Entries taken from a collection
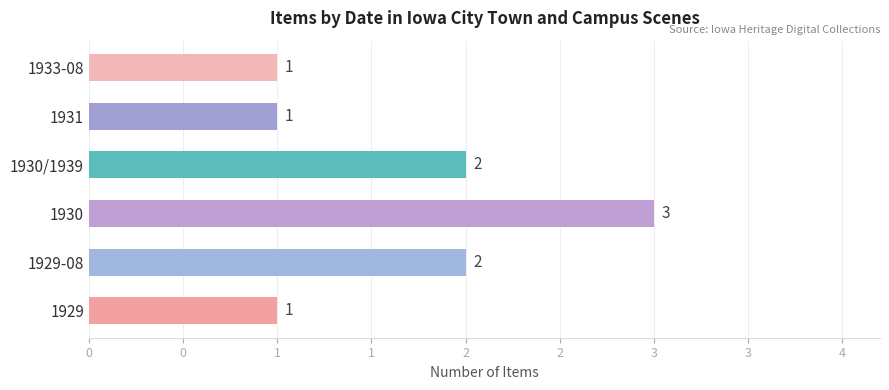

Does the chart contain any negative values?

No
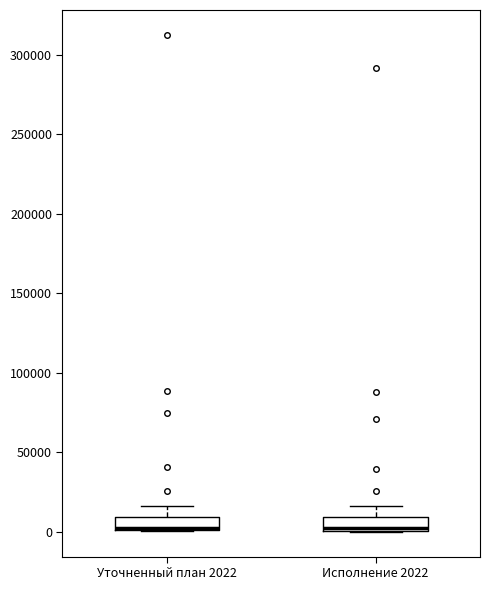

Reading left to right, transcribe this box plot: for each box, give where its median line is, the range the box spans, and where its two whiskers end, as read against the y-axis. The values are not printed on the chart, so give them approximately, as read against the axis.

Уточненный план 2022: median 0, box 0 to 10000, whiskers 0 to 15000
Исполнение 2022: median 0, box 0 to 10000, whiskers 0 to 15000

Task statement: Lay out the rows above as a Markdown table with the columns "No." and "Line," giving each nonblank line its own number. Skip blank lines and leave the pictures out.

Answer to the exercise:
| No. | Line |
|---|---|
| 1 | Does the chart contain any negative values? |
| 2 | No |
| 3 | Reading left to right, transcribe this box plot: for each box, give where its median line is, the range the box spans, and where its two whiskers end, as read against the y-axis. The values are not printed on the chart, so give them approximately, as read against the axis. |
| 4 | Уточненный план 2022: median 0, box 0 to 10000, whiskers 0 to 15000 |
| 5 | Исполнение 2022: median 0, box 0 to 10000, whiskers 0 to 15000 |